### ACTIVITY 1
Reproduce the passage on missing and murdered Indigenous women word for word. Begin at the words "Despite a data" and stop after "in urban environments.".
### ACTIVITY 2
Answer these questions from the passage on missing and murdered Indigenous women:
(a) Across how many urban areas did the Urban Indian Health Institute conduct its 2016 survey?
(b) How many of the cases the Institute identified were categorized as homicides?
(c) Which federal department compiled the 2016 data on missing American Indian and Alaska Native women, girls, and Two-Spirits?
### ACTIVITY 3
Write the next part of the passage on missing and murdered Indigenous women, starting after its last sentence.

The Epidemic of Homicide

According to the Center for Disease Control, suicide and homicide are the second and third leading causes of death in the Missing and Murdered Indigenous Girls, Women and Two-Spirit crisis. In 2016, the Urban Indian Health Institute, a Tribal epidemiology center, conducted a survey across 71 urban areas revealing fatal trends concerning American Indian and Alaskan Native women and girls.

Despite a data crisis around this issue, the Institute identified a total of 506 cases of Missing and Murdered Indigenous Girls, Women, and Two-Spirits. Among these, 280 were categorized as homicides, 128 were missing persons cases, and 96 cases were attached to a range of issues including sexual assault, domestic violence, police misconduct, and concerns regarding the safety and well being of sex workers. These findings emphasize the pressing need for dedicated efforts, advocacy, and solutions to address the complex challenges faced by Indigenous women and girls living in urban environments.

Indigenous Women Missing and with Unresolved Status

In 2016, according to data compiled by the U.S. Department of Justice, a total of 5,712 cases involving missing American and Alaska Native American women, girls, and Two-Spirits were reported to the Department of Justice's federal missing persons database. Of these, only 116 were logged into the database.

### GIVEN ENTRIES
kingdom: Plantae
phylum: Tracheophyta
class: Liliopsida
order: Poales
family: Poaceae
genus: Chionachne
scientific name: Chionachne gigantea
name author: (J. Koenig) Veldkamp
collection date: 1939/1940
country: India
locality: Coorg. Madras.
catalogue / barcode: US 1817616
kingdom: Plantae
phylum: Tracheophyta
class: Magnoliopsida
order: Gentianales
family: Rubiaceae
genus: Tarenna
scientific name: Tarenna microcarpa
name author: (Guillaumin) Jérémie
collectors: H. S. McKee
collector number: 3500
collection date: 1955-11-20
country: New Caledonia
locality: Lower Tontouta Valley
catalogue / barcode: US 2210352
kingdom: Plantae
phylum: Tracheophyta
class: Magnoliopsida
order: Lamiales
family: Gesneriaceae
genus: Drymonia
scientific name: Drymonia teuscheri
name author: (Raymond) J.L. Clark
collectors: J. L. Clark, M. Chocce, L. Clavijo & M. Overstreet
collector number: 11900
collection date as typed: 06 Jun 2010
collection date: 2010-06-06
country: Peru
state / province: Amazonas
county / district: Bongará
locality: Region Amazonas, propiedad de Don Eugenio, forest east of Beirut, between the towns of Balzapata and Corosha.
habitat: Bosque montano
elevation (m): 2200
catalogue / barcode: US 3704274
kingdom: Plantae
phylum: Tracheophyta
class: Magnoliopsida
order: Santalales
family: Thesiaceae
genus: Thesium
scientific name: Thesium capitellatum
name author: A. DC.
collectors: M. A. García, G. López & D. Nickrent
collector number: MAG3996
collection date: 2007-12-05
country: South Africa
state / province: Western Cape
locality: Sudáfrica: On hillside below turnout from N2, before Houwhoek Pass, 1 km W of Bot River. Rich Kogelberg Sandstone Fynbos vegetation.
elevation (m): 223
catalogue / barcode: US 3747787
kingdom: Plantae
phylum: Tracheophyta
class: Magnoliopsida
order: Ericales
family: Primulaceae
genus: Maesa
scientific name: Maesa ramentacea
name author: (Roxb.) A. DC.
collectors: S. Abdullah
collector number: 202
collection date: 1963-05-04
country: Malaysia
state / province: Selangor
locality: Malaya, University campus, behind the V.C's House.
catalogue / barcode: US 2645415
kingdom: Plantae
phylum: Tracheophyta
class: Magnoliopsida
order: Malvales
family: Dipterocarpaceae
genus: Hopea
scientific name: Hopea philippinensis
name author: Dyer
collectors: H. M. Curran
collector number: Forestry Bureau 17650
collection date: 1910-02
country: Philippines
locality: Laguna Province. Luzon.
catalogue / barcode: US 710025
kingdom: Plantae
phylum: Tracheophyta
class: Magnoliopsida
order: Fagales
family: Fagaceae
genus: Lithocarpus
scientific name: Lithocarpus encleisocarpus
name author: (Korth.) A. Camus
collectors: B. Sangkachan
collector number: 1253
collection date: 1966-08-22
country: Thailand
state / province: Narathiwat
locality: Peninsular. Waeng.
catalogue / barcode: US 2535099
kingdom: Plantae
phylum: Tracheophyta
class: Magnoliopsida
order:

### TASK OUTPUT 1
Despite a data crisis around this issue, the Institute identified a total of 506 cases of Missing and Murdered Indigenous Girls, Women, and Two-Spirits. Among these, 280 were categorized as homicides, 128 were missing persons cases, and 96 cases were attached to a range of issues including sexual assault, domestic violence, police misconduct, and concerns regarding the safety and well being of sex workers. These findings emphasize the pressing need for dedicated efforts, advocacy, and solutions to address the complex challenges faced by Indigenous women and girls living in urban environments.

### TASK OUTPUT 2
(a) 71
(b) 280
(c) The U.S. Department of Justice

### TASK OUTPUT 3
In 2017, the Urban Indian Health Institute embarked on a groundbreaking study to assess and identify the cause for the alarming gap between the number of cases reported and those that were actually logged and investigated.

Structural Violence

Structural violence, which refers to the political, economical, religious, or cultural conditions that prevent individuals and societies from reaching their full potential, is a major contributing factor to the crisis of Missing and Murdered Indigenous Girls, Women, and Two-Spirits.

One form of structural violence is the frequent breakdown in communication between investigative and enforcement entities such as the FBI and Tribal authorities, which hinders effective collaboration and response efforts. The absence of critical resources on Tribal lands such as emergency services, Amber Alerts, counseling, and family support further amplifies the vulnerability of these communities.

Jurisdictional disputes involving federal, state, county, Tribal, and private entities are another form of structural violence affecting the safety and well-being of Indigenous girls, women, and Two-Spirits. The disconnect between state and Tribal communications adds additional layers of complexity to addressing the issues of implementing better emergency alert and tracking systems and other actions by law enforcement and the government.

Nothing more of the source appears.